In order for social transfers to work for all Canadians, there must be a minimum but generous floor that no province can go below. Safeguards need to be in place to prevent a race to the bottom. There must be no fracturing of programs which should be reasonably available for Canadians as matter of our citizenship. This is a matter of basic human rights.

And on the issue of accountability and measurement of outcome not enough has been done. CCSD – here, too - has proposed some interesting ideas.

Friends, I want to congratulate the CCSD for leading a pan-Canadian discussion to raise awareness about the social transfer and its potential for fostering programs the nation desires.

In closing, let me emphasize again, that we need to move beyond reforming health care to deal with the many determinants that affect the wellbeing and quality of life of Canadians. We need the CST’s critical role in this to be understood by Canadians and our governments.

How important is it that we do this?

Well, historians and health experts tell us that we have had two great revolutions in the course of public health.
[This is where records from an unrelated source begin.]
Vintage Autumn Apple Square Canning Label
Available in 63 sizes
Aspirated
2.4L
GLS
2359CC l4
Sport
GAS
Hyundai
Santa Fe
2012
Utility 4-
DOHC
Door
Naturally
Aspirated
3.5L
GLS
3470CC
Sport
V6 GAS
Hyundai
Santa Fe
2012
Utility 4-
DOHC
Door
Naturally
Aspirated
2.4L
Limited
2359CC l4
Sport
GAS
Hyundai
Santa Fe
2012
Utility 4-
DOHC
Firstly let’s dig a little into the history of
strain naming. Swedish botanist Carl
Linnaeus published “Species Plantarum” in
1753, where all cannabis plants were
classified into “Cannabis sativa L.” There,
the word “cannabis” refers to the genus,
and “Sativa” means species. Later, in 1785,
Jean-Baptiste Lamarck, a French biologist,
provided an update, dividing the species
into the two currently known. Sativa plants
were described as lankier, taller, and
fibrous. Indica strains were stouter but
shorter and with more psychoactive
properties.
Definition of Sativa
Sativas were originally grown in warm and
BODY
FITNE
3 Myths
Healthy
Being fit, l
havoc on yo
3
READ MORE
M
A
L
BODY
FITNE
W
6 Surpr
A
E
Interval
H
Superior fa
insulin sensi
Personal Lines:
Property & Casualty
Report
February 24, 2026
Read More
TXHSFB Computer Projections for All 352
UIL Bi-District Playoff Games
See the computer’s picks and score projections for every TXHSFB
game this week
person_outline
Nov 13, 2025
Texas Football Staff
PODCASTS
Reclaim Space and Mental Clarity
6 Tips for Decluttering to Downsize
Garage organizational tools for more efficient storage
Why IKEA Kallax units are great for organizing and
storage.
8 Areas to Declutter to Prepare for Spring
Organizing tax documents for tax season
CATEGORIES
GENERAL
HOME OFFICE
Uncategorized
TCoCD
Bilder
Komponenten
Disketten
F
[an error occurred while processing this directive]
The first was the control of infectious diseases, notwithstanding some of our recent challenges. The second was the battle against non-communicable diseases.

The third great revolution is about moving from an illness model to all of those things that both prevent illness and promote a holistic sense of wellbeing.2

In my view, the wellness model needs to be informed:

  • By inspired leaders who genuinely share power with those less fortunate;
  • By a commitment to social inclusion and Civil Society that provide opportunities for all of our neighbors to participate in the things that count in our neighbourhoods across this country; and
  • By an understanding that hopelessness kills and hopefulness is a prescription for a good and healthy society.

That’s my kind of revolution. It can provide a Canadian model for the world to emulate.

Thank you.


NOTES

1 Family Service Association of Toronto Community Social Planning Council of Toronto Falling Fortunes: A Report on the Status of Young Families in Toronto July 2004 p 18

2 Lester Breslow, “From Disease Prevention to Health Promotion”, JAMA, Volume 281, Issue 11.